Над кортом, в саду «Excelsior Hotel’я», мелькали мячи, сменяя квадрат за квадратом, попадая в сетку или задевая ее. Звенели ракеты в обнаженных до локтя руках. Обычно скучающие лица загорели на солнце и задорно ловили движения противников, расстегнувших тесные воротники, смело и легко заканчивавших игру.
Кэт ждала, пока ее друзья сойдут с площадки, раскланиваясь издали с обычными партнерами.
По ступенькам из боковых входов гостиницы сходил Борис Николаевич Шауб, еще вчера поздно вечером приехавший сюда.
И без того бледное лицо Кэт побледнело еще больше. Даже глаза посветлели, когда она подала ему похолодевшую руку.
– Как, вы здесь? – едва нашлась спросить, растерявшись, как девочка.
– Вчера приехал, скверно в Петербурге. По дороге в Париж… Нет, не то, я знал, что должен увидеть вас, – наклонившись к ней, уверенно сказал Борис Николаевич.
– И я. Как хорошо! Уйдем отсюда!
И, наскоро переговорив с двумя американками, уже окончившими сет, извинившись и объяснив им что-то по-английски, Кэт ушла с Шаубом.
Пошли завтракать. Еще было рано.

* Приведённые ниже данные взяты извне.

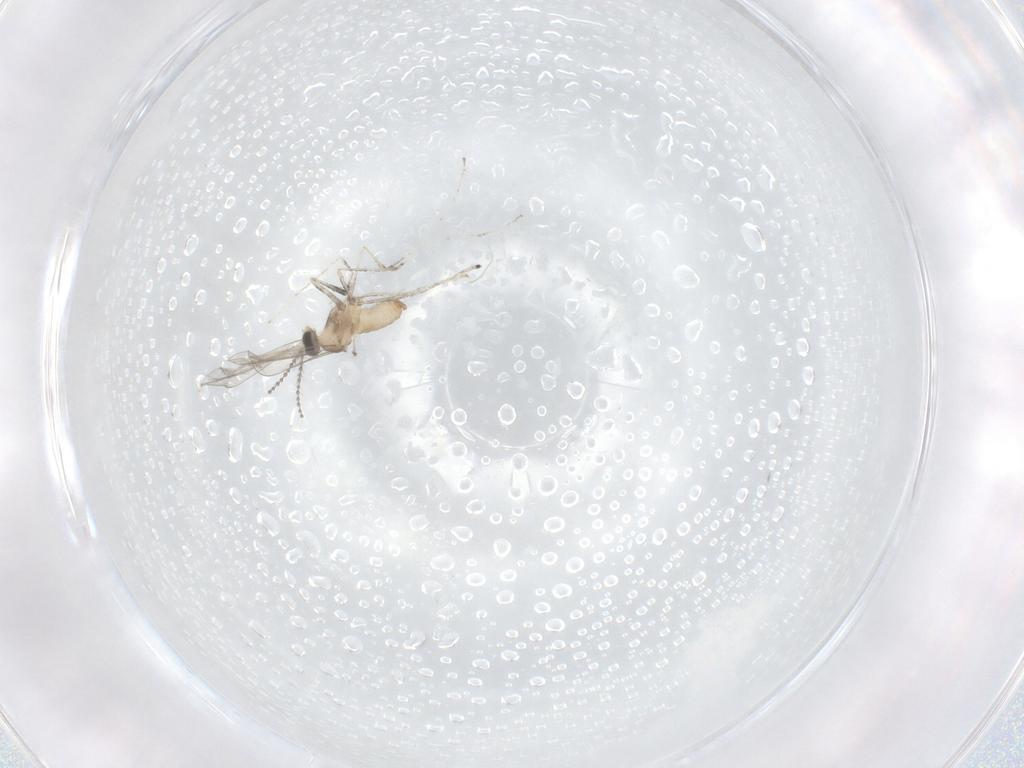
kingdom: Animalia
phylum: Arthropoda
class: Insecta
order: Diptera
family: Cecidomyiidae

Зал был пустой, когда они сели в одном из углов его.
– …И только, почему не раньше, почему не давно, только это поражает меня, – говорил Шауб, заканчивая начатый разговор.

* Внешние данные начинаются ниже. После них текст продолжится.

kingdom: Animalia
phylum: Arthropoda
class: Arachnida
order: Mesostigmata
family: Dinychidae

– Не могли ни на чем долго остановиться, – перебивая себя и его, она говорила о Равенне, как ее охватил там внезапно страх смерти и испуг за вымирающие памятники ушедшего, дряхлеющие с каждым днем…
Говорила, как душа становится там серьезней, улыбалась своему сравнению и тут же вспомнила, как убежала из Равенны на Лидо.
– Вечером как-то поехала по равнине далеко вперед, навстречу доносившемуся глухому стону Адриатического моря. Когда почти подъехала к нему, желтоватому, когда позади остался тоже желтоватый воздух и высохшие лиловые болота, – стало вдруг давить какой-то странной силой все то, что осталось похороненным здесь. Казалось, что задыхаешься, захотелось живых людей и солнца…
– Милый друг мой, – тихо проговорил Шауб, целуя ее руку.
Потом заговорили о Баратове. Кэт не знала, где он.
– Не интересуюсь, к чему?
Шауб удивился другому тону, ворвавшемуся в их беседу, как сквозной ветер в комнату.
– Борис Николаевич, в любви – любовь и нежность. А после бывает и жестокость… А если и любви не было? – сказала Кэт.
Они и не заметили, что зал не только успел наполниться и снова совсем опустеть, и как стали приготовлять столики к пятичасовому чаю.
– Неприлично здесь оставаться дольше. Я пойду домой переодеться к вечеру.
– Пообедаем где-нибудь в Венеции, – предложил Шауб.
– Ни за что! Чтобы чувствовать, что есть площадь с голубями и что вот-вот появится мальчишка, а с ним открытки с неизбежными крылатыми львами над книгой?
– В таком случае, пообедаем у вас в ресторане, а вечером выедем на канал послушать серенаду… Я люблю эти поющие, в цветных фонариках, гондолы… Будет темно и не будет видно ни площади, ни львов, ни людей.
– Согласна, серенады ночью единственное, что, несмотря на вычурность, сохранило что-то реальное, а не только служит подражанием старине.
Подходили к ее отелю. Доставая носовой платок, Кэт увидела согнувшийся большой конверт и, простившись с Шаубом, весело, почти улыбаясь, поднялась по лестнице.
А письмо осталось в красной сумочке.